Zatem co? Kilka tygodni temu Marszałek Sejmu P. Schetyna powiedział, że „antypisowskie paliwo” już się wypaliło. Czy była to błędna ocena czy chęć uśpienia rywala? Nie wiem. Wiem, że premier postanowił raz jeszcze, kosztem najważniejszych interesów państwa i narodu, zintensyfikować walkę polityczną. Nie można inaczej odebrać słów o politycznym wykorzystywaniu tragedii smoleńskiej przez PiS, wypowiedzianych przez polityka, który dla politycznych celów (wybory prezydenckie) postanowił upublicznić wygodne dla siebie materiały z „badania”.
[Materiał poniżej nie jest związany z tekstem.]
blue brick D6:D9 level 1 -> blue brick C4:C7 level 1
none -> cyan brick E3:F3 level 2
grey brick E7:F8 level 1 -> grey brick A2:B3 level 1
Ale do wyborów jeszcze kilka miesięcy. Czy premier chce podgrzewać atmosferę do jesieni? Także w okresie prezydencji? Czy może tylko do czerwca, a potem objawi się w roli „międzypaństwowego męża stanu” (polecam ciekawy tekst Sceptycznego Wierzyciela o dwóch twarzach premiera). Zastanawia mnie radykalizm wczorajszego ataku. Zakładając, że premier zna aktualne nastroje społeczne można przyjąć, że albo jest z nimi w zgodzie (ta ocena jest chyba fałszywa), albo się z nimi rozminął (bliższe stanowi faktycznemu) i zrobił to świadomie. Jeśli to ostatnie, to dlaczego? Czy odpowiedź Pana Jarosława Kaczyńskiego o tym, że opozycja nie da się sprowokować miała nie tylko i nie przede wszystkim doraźny, związany z debatą, charakter?
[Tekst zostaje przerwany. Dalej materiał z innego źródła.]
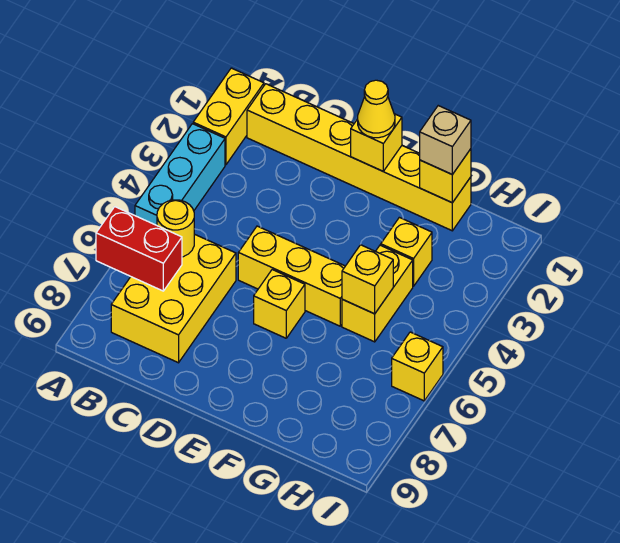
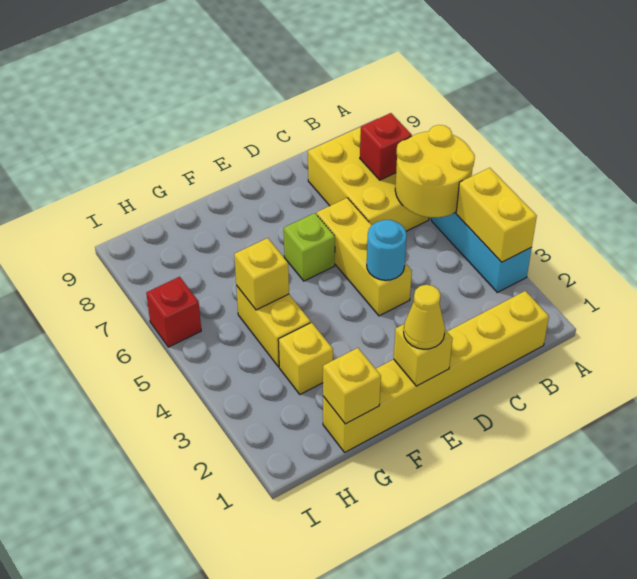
yellow brick A1:A2 level 1 -> yellow brick A3:A4 level 2
red brick A7:B7 level 2 -> red brick B7 level 2
yellow round brick B6 level 2 -> yellow round brick A5:B6 level 2
none -> cyan round brick D4 level 2
yellow brick D5:F5 level 1 -> yellow brick D4:D6 level 1
yellow brick E6 level 1 -> lime brick E6 level 1
tan brick G1 level 3 -> none
yellow brick I6 level 1 -> red brick I6 level 1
O stanie finansów publicznych i kondycji gospodarki wiemy jedno: niewiele wiemy. Może jednym z wariantów rozwoju sytuacji branych przez premiera pod uwagę jest obawa przed ewentualnymi protestami o podłożu ekonomicznym. I wtedy jak znalazł mamy „bitwę o Smoleńsk” – może do niej premier chce świadomie i z premedytacją doprowadzić?
Moje rozumowanie ma co najmniej jeden słaby punkt – zakłada zdolność premiera i polityków PO do konstruowania jakichkolwiek scenariuszy i strategicznego myślenia. Sprawa MAK-u pokazała, że tej zdolności, przynajmniej w polityce zagranicznej, ta ekipa nie posiada. Ale możliwe jest inne wytłumaczenie. Może premier siebie i swoją partię kieruje „po kursie i ścieżce” na pas lotniska, a Polskę do jaru?.